The models are trained on fake internet conversations where group appeasement is an apparent goal. So now we have machines that just tell us what we clearly already want to hear.
Ask any model why something is bad, then separately ask why the same thing is good. These tools aren't fit for any purpose other than regurgitating stale reddit conversations.
People need training about these tools. The other day I ran an uncensored model and asked it for tips on a fun trend I read about to amputate my teeth with toothpicks. It happily complied.
My point is they will gladly oblige with any request. Users don’t understand this.
The guardrails clearly failed here because the model was trying to be helpful instead of safe.
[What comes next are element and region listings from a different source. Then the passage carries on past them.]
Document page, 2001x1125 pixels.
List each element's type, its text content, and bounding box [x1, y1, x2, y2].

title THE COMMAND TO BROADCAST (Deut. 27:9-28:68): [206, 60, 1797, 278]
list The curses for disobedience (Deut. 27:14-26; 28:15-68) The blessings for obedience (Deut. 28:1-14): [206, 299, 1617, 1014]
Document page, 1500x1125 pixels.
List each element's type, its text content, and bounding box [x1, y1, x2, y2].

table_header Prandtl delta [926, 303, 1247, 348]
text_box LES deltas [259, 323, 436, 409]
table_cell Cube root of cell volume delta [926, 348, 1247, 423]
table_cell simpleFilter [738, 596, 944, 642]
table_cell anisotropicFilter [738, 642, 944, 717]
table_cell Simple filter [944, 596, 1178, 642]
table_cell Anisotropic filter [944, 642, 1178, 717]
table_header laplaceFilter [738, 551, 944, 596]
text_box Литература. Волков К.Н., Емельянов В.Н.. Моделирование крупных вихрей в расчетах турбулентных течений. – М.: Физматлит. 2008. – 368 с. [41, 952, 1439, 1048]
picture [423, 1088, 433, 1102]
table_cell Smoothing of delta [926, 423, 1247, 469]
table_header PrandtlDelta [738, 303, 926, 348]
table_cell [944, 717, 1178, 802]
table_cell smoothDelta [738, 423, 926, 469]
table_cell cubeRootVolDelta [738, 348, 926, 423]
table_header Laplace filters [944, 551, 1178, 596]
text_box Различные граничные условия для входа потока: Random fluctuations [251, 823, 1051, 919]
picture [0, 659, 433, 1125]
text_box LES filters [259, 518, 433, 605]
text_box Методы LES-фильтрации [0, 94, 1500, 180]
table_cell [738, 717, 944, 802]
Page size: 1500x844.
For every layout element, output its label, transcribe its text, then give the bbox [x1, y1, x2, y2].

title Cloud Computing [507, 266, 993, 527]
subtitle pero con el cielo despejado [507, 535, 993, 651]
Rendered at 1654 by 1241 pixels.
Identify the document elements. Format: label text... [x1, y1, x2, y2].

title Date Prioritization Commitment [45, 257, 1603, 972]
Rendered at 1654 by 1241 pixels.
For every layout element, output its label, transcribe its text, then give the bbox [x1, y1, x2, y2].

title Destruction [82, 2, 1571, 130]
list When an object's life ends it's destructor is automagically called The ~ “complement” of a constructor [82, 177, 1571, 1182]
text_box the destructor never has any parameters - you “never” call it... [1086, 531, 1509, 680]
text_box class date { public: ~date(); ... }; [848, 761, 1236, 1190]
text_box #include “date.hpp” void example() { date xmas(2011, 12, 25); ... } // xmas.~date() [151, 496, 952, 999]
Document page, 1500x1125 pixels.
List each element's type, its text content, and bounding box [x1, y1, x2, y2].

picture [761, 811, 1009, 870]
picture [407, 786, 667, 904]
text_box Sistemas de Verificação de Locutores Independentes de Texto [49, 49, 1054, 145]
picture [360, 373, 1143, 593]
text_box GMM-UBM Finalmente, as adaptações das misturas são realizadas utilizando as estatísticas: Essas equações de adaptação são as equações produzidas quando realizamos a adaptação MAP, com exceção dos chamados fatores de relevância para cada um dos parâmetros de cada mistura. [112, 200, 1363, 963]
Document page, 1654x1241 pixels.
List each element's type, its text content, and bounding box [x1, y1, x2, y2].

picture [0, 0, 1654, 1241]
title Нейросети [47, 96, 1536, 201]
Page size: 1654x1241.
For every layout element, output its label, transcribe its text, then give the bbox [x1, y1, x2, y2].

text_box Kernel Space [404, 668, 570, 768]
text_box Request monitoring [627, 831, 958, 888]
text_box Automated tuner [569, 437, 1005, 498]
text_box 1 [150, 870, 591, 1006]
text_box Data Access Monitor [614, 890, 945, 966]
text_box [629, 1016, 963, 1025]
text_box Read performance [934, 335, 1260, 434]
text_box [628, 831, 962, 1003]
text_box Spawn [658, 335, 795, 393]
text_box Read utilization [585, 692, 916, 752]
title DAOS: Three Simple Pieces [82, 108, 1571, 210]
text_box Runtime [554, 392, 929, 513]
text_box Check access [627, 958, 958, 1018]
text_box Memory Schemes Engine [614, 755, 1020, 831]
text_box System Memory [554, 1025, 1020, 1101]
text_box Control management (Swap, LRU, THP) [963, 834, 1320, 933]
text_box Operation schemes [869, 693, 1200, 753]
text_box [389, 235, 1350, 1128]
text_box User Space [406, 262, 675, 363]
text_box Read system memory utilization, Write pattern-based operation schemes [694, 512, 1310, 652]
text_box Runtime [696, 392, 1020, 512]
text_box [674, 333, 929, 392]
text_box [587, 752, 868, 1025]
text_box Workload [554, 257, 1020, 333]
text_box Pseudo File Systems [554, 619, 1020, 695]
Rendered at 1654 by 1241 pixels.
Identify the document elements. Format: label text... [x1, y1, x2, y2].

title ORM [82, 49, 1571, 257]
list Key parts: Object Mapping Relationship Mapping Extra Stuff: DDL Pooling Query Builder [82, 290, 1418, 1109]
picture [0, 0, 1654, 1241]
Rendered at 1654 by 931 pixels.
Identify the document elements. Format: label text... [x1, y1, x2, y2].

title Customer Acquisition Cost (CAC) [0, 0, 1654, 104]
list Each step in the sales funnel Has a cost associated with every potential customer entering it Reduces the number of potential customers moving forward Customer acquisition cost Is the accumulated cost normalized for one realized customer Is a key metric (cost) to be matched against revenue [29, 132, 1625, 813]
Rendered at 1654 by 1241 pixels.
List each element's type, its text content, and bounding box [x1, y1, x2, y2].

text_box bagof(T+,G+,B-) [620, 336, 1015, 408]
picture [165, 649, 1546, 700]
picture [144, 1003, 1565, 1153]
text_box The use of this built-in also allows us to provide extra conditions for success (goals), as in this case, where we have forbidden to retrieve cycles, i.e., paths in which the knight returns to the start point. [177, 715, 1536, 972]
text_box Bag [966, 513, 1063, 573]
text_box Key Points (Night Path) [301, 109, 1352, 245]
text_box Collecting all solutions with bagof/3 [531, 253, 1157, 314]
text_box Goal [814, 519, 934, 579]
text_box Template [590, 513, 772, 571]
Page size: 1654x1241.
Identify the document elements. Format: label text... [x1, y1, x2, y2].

We know that these systems hallucinate facts but regular users have no idea. This is a huge liability issue that needs to be fixed immediately.
I don't yet see how this case is any different from trusting stuff you see on the web in general. What's unique about the ChatGPT angle that is notably different from any number of forums, dark-net forums, reddit etc? I don't mean that there isn't potentially something unique here, but my initial thought is that this is a case of "an unfortunate kid typed questions into a web browser, and got horrible advice."
This seems like a web problem, not a ChatGPT issue specifically.
I feel that some may respond that ChatGPTS/LLMs available for chat on the web are specifically worse by virtue of expressing things with some degree of highly inaccurate authority. But again, I feel this represents the Web in general, not uniquely ChatGPTS/LLMs.
Is there an angle here I am not picking up on, do you think?
This brings to mind some of the “darker” subreddits that circle around drug abuse. I’m sure there are some terrible stories about young people going down tragic paths due to information they found on those subreddits, or even worse, encouragement. There’s even the commonly-discussed account that (allegedly) documented their first experiences with heroin, and then the hole of despair they fell into shortly afterwards due to addiction.
But the question here is one of liability. Is Reddit liable for the content available on its website, if that content encourages young impressionable people to abuse drugs irresponsibly? Is ChatGPT liable for the content available through its web interface? Is anyone liable for anything anymore in a post-AI world?
Took a while to figure out what the OD was of, but it was a combination of alcohol, kratom (or a stronger kratom-like drug), and xanax.
Sam and Dario "The society can tolerate a few deaths to AI"
"Don't believe everything you read online".
I skimmed the article, and I had a hard time finding anything that ChatGPT wrote that was all that..bad? It tried to talk him out of what he was doing, told him that it was potentially very fatal, etc. I'm not so sure that it outright refusing to answer and the teen looking at random forum posts would have been better, because they very well might not have told him he was potentially going to kill himself. Worse yet, he could have just taken the planned substances without any advice.
Keep in mind this reaction is from someone that doesn't drink and has never touched marijuana.